(Stored data)

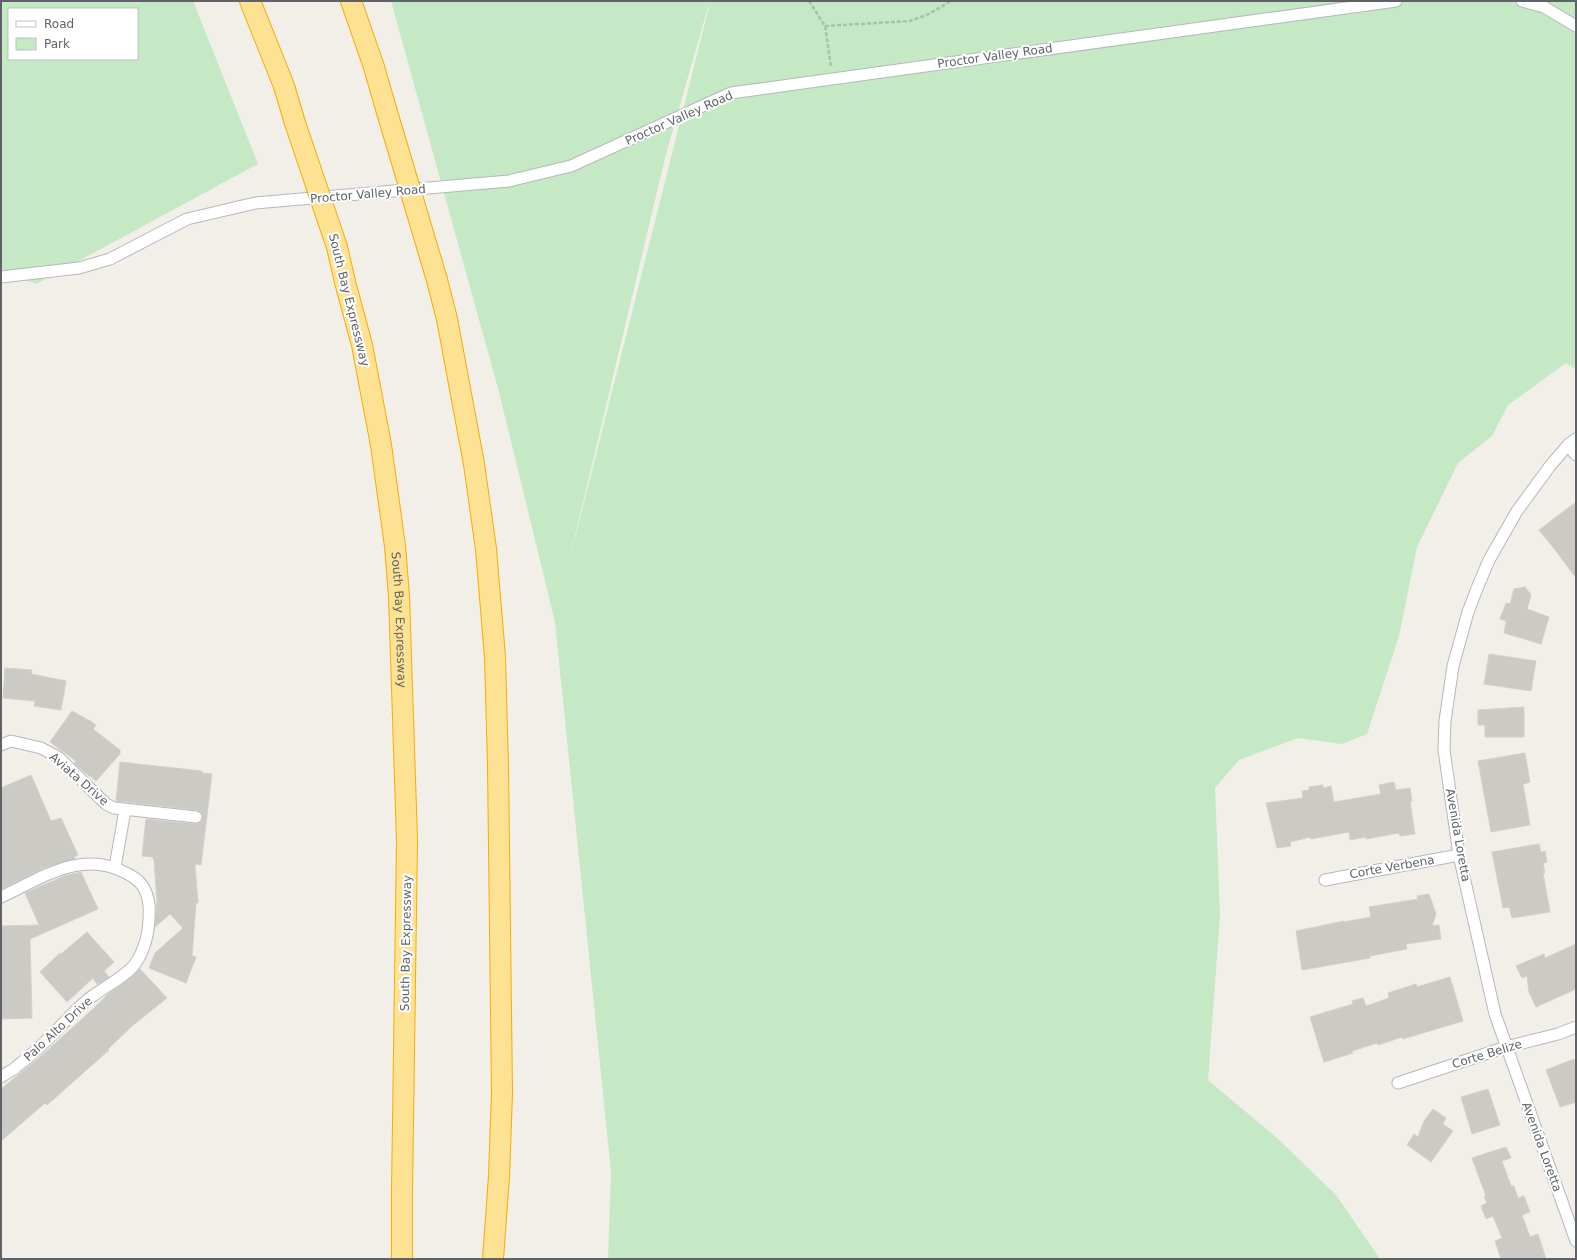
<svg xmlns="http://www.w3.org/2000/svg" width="1577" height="1260" viewBox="0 0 1577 1260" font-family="'DejaVu Sans',sans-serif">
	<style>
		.green { fill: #c5e8c5; fill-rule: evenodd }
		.building { fill: #cccac5; stroke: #d6d1c6 }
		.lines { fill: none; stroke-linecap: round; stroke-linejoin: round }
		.street-casing { stroke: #b5b8bc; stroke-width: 13 }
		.highway-casing { stroke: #f9ab00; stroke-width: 22 }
		.path { stroke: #9cc7a9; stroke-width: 2.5; stroke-dasharray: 4 2; stroke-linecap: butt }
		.street { stroke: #fff; stroke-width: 11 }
		.highway { stroke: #fde293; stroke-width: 20 }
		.highway-bridge-casing { stroke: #f9ab00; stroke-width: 22; stroke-linecap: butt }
		.highway-bridge { stroke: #fde293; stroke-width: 20 }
		.labels { text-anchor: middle; stroke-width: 4; stroke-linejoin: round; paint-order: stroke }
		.street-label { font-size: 12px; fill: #5f6368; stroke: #fff }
	</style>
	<rect width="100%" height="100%" fill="#f1efe8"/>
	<g class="green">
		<path d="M1 1H193L258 164 36 284 1 271ZM9 9H137V59H9Z"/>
		<path d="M391 1H1576V370L1566 363 1508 405 1492 436 1458 463 1417 547 1399 636 1367 734 1342 744 1298 738 1239 760 1215 788 1220 915 1208 1080 1277 1138 1336 1195 1380 1259H608L611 1172 555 622 499 392ZM708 7H709L565 578 666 154Z"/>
	</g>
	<g class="building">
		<polygon points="1576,502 1576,578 1556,551 1539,530"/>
		<polygon points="1525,587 1531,595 1527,609 1549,617 1541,644 1504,633 1506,621 1500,619 1506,603 1510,604 1514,589"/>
		<polygon points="1489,654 1536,661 1531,691 1484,684"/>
		<polygon points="5,668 32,670 31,674 66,681 61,710 34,706 35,701 3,698"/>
		<polygon points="1524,707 1524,737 1485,737 1485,725 1478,725 1478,710"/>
		<polygon points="72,711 92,722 96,725 93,729 120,750 120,754 96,781 90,776 90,777 74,763 76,761 50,742"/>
		<polygon points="1525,753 1530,782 1523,784 1530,825 1491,832 1478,761"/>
		<polygon points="120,762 202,771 202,773 212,774 201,865 195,864 198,903 196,903 192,956 196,957 186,983 149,968 155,953 183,928 170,914 155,927 157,902 154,860 153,859 153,857 142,856 146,819 196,824 202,821 203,815 197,810 116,801"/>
		<polygon points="31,775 51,821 61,818 78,855 74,857 75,859 44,868 1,889 1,788"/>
		<polygon points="1394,782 1396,790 1410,788 1412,801 1410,802 1415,834 1400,836 1399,833 1366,839 1366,837 1350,840 1349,832 1311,839 1310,837 1290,842 1291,846 1277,848 1266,803 1303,798 1302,791 1309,790 1309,787 1323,785 1323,788 1331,786 1334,802 1381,794 1379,785"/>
		<polygon points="1539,844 1541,852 1545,851 1547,862 1543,863 1545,873 1543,873 1550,912 1512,918 1509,907 1503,908 1492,852"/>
		<polygon points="81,872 98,909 30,939 32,1018 1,1019 1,926 39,925 25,893 64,876"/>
		<polygon points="1429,894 1436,914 1432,926 1439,925 1441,939 1406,944 1407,949 1370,956 1370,958 1302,970 1296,931 1344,921 1344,922 1371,917 1369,907 1418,899 1417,896"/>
		<polygon points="87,932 114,962 104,971 109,977 97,984 93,978 67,1002 40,972 60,953 61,954"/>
		<polygon points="1576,944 1576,989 1536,1007 1529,992 1527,976 1522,978 1516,966 1544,954 1545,958"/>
		<polygon points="140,969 167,998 132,1026 108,1049 109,1050 47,1105 45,1103 1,1141 1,1089 41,1056 94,1008 107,995 129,979"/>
		<polygon points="1450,977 1463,1021 1403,1039 1402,1037 1378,1045 1377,1043 1352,1051 1353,1053 1324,1062 1310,1017 1353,1004 1352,1001 1363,998 1366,1006 1389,998 1388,993 1416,984 1417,987"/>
		<polygon points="1574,1059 1576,1066 1576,1102 1560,1107 1546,1070"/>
		<polygon points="1488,1089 1500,1125 1472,1134 1461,1097"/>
		<polygon points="1433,1109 1446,1118 1443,1124 1453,1131 1431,1162 1407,1145 1414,1134 1418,1137 1424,1121"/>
		<polygon points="1506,1147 1511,1158 1502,1161 1511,1186 1514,1186 1518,1198 1524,1196 1530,1212 1522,1215 1530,1237 1538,1234 1546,1259 1501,1259 1495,1241 1502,1238 1493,1216 1486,1219 1481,1206 1487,1203 1484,1196 1486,1196 1472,1158"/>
	</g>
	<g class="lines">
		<defs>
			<g id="street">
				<polyline points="1522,1 1544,7 1576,26"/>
				<polyline points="1,277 79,268 110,259 187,219 255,203 509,181 571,166 731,93 1396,1"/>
				<polyline points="1576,439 1568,445 1550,466 1517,511 1489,560 1478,586 1468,612 1453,666 1445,721 1444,750 1459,855 1495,1014 1576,1241"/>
				<polyline points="1568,445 1576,455"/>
				<polyline points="1,745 11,741 41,748 58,757 106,804 114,808 196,817"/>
				<polyline points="115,867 125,810"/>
				<polyline points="1325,880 1459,855"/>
				<path d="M1 897C42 878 81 849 126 873 141 880 147 889 149 905 150 925 147 947 135 964 125 978 98 990 85 1002 73 1012 63 1024 52 1035 41 1046 29 1057 16 1067 12 1071 6 1073 1 1077"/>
				<polyline points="1398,1083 1506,1047 1558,1034 1576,1027"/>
			</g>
			<g id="highway">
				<polyline points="250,1 284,86 295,123"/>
				<polyline points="351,1 374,67 384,102"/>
				<polyline points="437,280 447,319 474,464 486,549 495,657 498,765 502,1093 499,1176 493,1259"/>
				<path id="s1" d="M345 282 362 345 381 445 395 546 399 596 407 840 402 1192V1259"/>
			</g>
		</defs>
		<use href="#street" class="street-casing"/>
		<use href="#highway" class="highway-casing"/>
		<g class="path">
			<polyline points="809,1 825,26 831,67"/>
			<polyline points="825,26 910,21 929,14 951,1"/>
		</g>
		<use href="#street" class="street"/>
		<use href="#highway" class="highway"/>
		<defs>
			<g id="highway-bridge">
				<polyline points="384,102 437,280"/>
				<polyline points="295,123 337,247 345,282"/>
			</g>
		</defs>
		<use href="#highway-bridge" class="highway-bridge-casing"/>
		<use href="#highway-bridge" class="highway-bridge"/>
	</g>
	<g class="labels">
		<g class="street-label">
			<text transform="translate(995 56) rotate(-8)" y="4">Proctor Valley Road</text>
			<text transform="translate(679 118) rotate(-24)" y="4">Proctor Valley Road</text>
			<text transform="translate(368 194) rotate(-5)" y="4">Proctor Valley Road</text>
			<text transform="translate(349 300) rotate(76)" y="4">South Bay Expressway</text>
			<text dy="4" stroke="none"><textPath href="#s1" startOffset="343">South Bay Expressway</textPath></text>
			<text transform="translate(79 779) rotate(41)" y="4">Aviata Drive</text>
			<text transform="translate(1458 835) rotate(80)" y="4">Avenida Loretta</text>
			<text transform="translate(1392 867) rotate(-10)" y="4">Corte Verbena</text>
			<text transform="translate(406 943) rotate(-89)" y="4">South Bay Expressway</text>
			<text transform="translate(58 1029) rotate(-43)" y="4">Palo Alto Drive</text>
			<text transform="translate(1487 1054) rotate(-17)" y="4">Corte Belize</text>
			<text transform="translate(1542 1147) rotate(70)" y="4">Avenida Loretta</text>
		</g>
	</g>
	<rect width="1577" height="1260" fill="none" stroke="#5f6368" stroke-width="4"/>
	<rect x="8" y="8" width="130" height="52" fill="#ffffff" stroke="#bfc1c3"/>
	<rect x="16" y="21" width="20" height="6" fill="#ffffff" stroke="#bfc1c3"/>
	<text x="44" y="28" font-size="12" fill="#5f6368">Road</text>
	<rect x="16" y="38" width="20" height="12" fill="#c5e8c5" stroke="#bfc1c3"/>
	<text x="44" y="48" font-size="12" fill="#5f6368">Park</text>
</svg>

Task —
Collect every line above that contains the word "lines".

Your response —
		.lines { fill: none; stroke-linecap: round; stroke-linejoin: round }
	<g class="lines">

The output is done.